Eight miles high, and when you touch down
You’ll find that it’s stranger than known
Signs in the street, that say where you’re going
Are somewhere just being their own
Nowhere is there warmth to be found
Among those afraid of losing their ground
Rain gray town, known for its sound
In places, small faces unbound
Round the squares, huddled in storms
Some laughing, some just shapeless forms
Sidewalk scenes, and black limousines
Some living, some standing alone

And thus began The Age of Psychedelic Rock Music! The Byrds were from
L.A. and were one the first American rock bands to soar in 1965,
influenced by the Beatles and Bob Dylan, as well as folk, country,
bluegrass, jazz, ethnic and assorted rock music streams.

The Byrds are/were longtime favorites of mine, up there with The Mothers of
Invention, The Rolling Stones, The Beatles and The Kinks. Their first
single was “Mr. Tambourine Man”, written by Bob Dylan and some say it
was the beginning of what would become folk-rock.

The above song, “Eight Miles High” was unlike anything else that was released at the time (early 1966, blending rock and psych and influenced by Ravi Shankar’s sitar and John Coltrane’s modal/spiritual jazz. Jim/Roger McGuinn’s 12-string electric guitar introduced a new sound to rock while David Crosby’s voice and songs pushed them in more progressive directions plus their lyrics often involved science-fiction themes, both serious (“I Come and Stand at Every Door”) and silly (“Mr. Spaceman”).

The first Byrds record I bought (in the summer of 1967) was Fifth Dimension in mono at a cut-out bin for three bucks. It completely blew me away so I soon became a Byrds fan-addict. Their
first five albums are consistently superb for me but my favorite is their fifth, Notorious Byrd Brothers, a masterpiece of psychedelic rock with some jazz, country & folks influences all found within.

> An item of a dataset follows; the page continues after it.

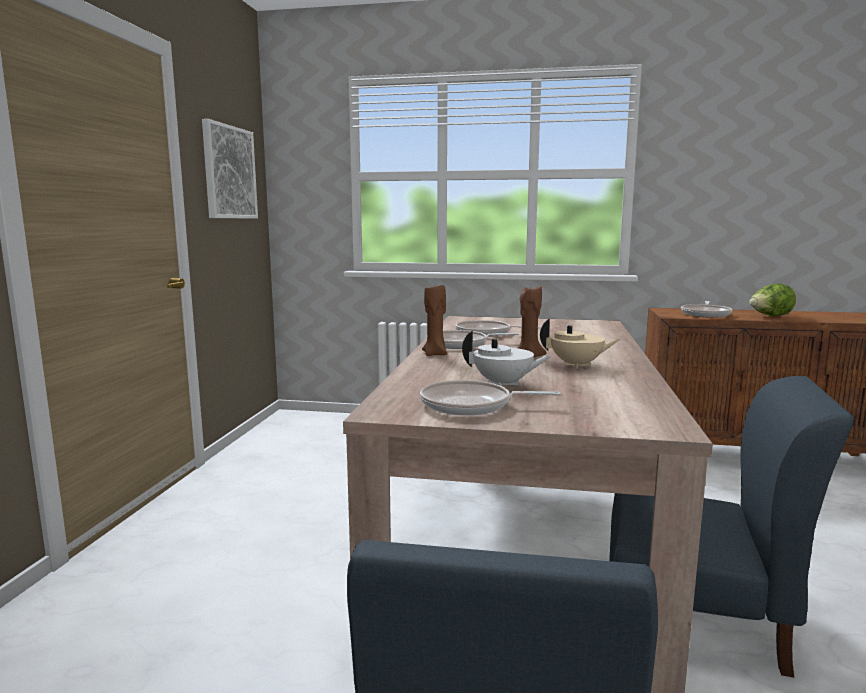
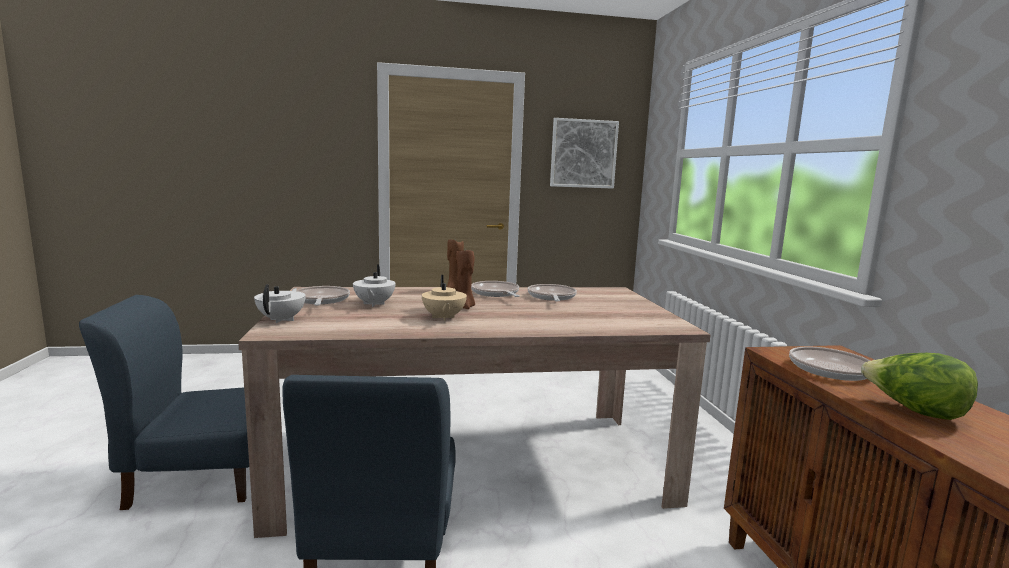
camera: 70 degrees right, 0 degrees up
(593, 423) = (282, 319): none -> white teapot

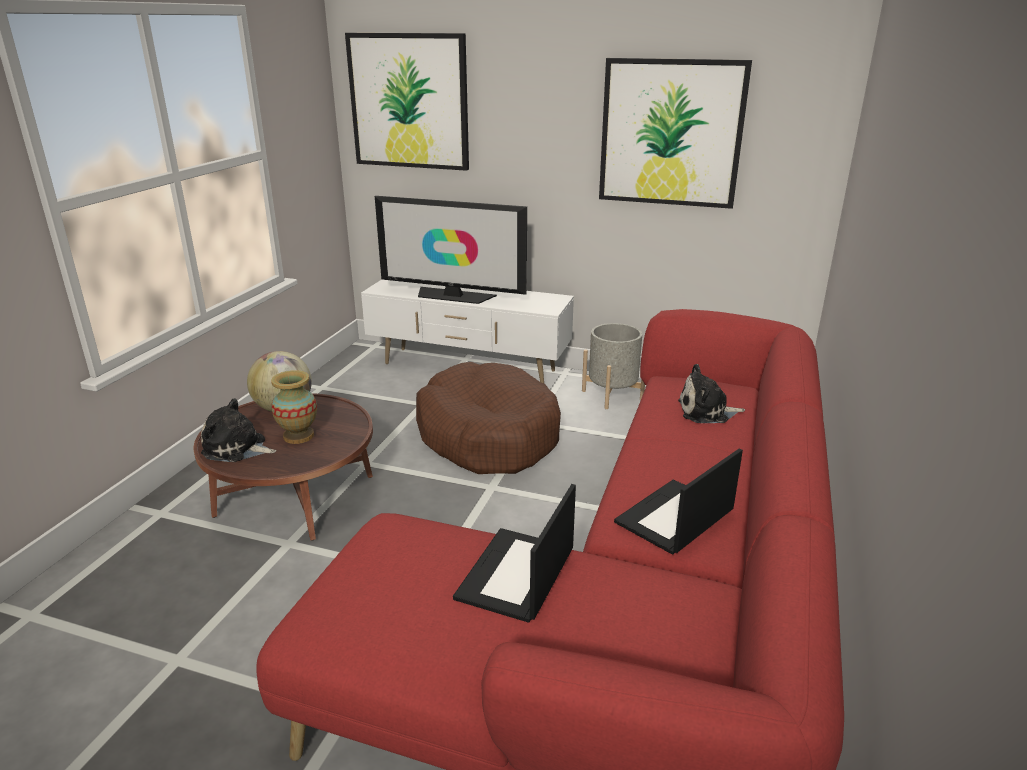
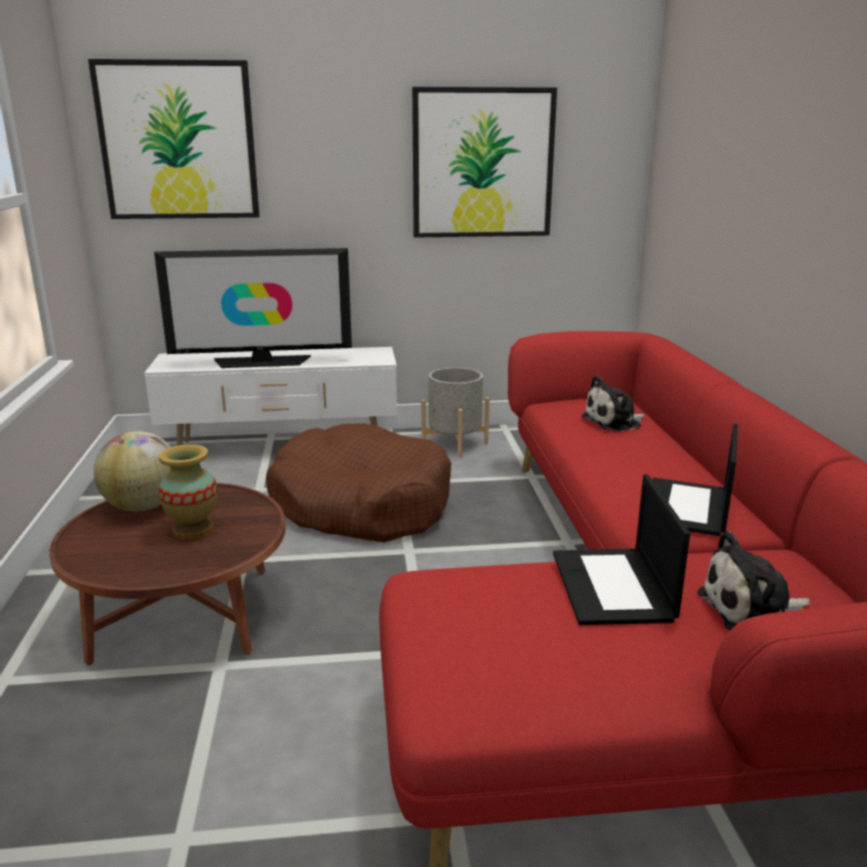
camera: 25 degrees left, 5 degrees down
(237, 448) = (123, 559): plush toy -> plush toy (753, 611)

A few weeks ago David Crosby passed away. This saddened me since I felt he was an important & influential singer, songwriter and musician, completely unique and quite influential. Each of his songs whether for the Byrds, Crosby, Stills, Nash & Young or his first great solo album, are extraordinary and in a class of their own. I know he was tossed out of the Byrds during the Notorious Byrd Bros. sessions for his big mouth and he had major drug and attitude problems throughout his long life, but who really cares…?!?! His music was his contribution. I just listened to the Fifth Dimension album the other day at the store and it still sounds incredible to me more than a half century later.

There is a song on it that really gets to me called, “What’s Happening?!?!”, in which David Crosby is questioning life. He starts off each verse with “I don’t know…”. I know how he feels since I often feel the same way, asking questions about the ridiculousness of life which can’t really be answered but do make us think. In the last few weeks, we have also lost guitarists Jeff Beck and Tom Verlaine, both of whom are big musical heroes of mine and many of you out there as well. I played the first Jeff Beck album Truth and Television’s Marquee Moon recently and both still leave me astonished, smiling and inspired.

A toast to the loss of three heroes of Rock, David Crosby, Jeff Beck and Tom Verlaine. I hope they are jamming up in Heaven together right now.